Some of the defendants having claims accepted notes, payable upon short terms of time, to enable them to raise money for necessary uses, each of which notes the master has found was not accepted as a payment, but taken for a temporary purpose. The surety contends that it was discharged from its liability for these claims by the giving of time to the debtors. There was no evidence of any loss occasioned to the surety by these arrangements, and the question is whether, apart from loss or detriment, the surety was thereby released from liability for payment of these debts. It is to be noticed that the bond is not to pay a stated debt to a particular person at a fixed time. It is to perform the contract, and pay for all materials used in carrying out the contract. This relates to making payments within a reasonable time and in a reasonable way. It does not take from the claimant his right to make reasonable arrangements with the contractor for his payments, even to a reasonable extension of time for a part of his debt, if thereby the surety is not prejudiced. These claims are in favor of persons and for amounts unknown at the time of the signing of the bond. They are unlike a specified payment *339to a particular person, to be made at a stated time, which the surety may be expected to desire to pay promptly, in order that he may seek his remedy against his principal if the principal fails to pay at the time stated. The agreement is to make good all deficiencies, if the contractor fails to finish the business properly and make his payments within a reasonable time. Upon such a contract, any reasonable arrangement in regard to payments, by these persons who are not mentioned in the bond, should not release the surety, unless the arrangement is prejudicial to him. This case comes within the decision and the reasons stated in Guaranty Co. v. Pressed Brick Co. 191 U. S. 416, and the ruling of the judges of the Superior Court was correct.

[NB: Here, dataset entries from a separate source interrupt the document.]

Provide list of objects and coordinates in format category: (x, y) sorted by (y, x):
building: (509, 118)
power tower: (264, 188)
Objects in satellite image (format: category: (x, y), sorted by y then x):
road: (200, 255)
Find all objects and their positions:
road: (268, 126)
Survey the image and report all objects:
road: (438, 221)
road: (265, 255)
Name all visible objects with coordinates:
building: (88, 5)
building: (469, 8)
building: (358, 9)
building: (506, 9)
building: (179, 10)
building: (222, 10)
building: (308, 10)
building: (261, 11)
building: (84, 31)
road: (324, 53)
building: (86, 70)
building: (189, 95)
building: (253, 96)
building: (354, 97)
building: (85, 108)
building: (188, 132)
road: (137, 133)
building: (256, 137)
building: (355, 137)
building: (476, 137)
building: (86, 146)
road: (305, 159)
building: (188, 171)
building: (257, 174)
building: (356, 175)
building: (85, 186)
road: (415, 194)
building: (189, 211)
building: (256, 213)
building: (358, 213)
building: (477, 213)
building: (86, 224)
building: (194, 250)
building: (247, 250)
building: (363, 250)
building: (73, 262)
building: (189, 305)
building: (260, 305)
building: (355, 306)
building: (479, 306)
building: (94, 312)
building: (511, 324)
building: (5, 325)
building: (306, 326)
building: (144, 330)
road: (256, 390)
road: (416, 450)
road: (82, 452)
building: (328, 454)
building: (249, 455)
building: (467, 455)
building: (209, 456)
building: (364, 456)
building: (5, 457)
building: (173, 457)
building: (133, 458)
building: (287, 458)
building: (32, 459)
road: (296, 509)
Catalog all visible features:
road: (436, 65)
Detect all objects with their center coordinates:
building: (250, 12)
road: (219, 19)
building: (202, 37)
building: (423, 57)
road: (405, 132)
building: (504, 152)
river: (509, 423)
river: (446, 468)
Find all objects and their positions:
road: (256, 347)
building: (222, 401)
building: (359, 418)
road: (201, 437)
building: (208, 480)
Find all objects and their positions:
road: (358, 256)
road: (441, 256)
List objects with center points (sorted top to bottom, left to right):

The rulings as to interest were also right. The several claimants were entitled to interest as against the contractor, the principal in the bond, from the time when the debts to them severally became due. The liability of the surety was to' make good any default of the principal in regard to payments, within the amount stated as the penal sum of the bond. Warner v. Thurlo, 15 Mass. 154. Bassett v. Fidelity & Deposit Co. 184 Mass. 210. This statutory liability became fixed on each claim, as against the surety, at the time of filing the statements of the respective claims. Interest on the amount stated in the bond could rightly be charged, as it was charged, from the date of the filing of the bill. As there was a default before that date, the defendant is liable to pay interest on this amount from the commencement of the suit. Bank of Brighton v. Smith, 12 Allen, 243.

Decree in the first case reversed ; decree in the second case affirmed.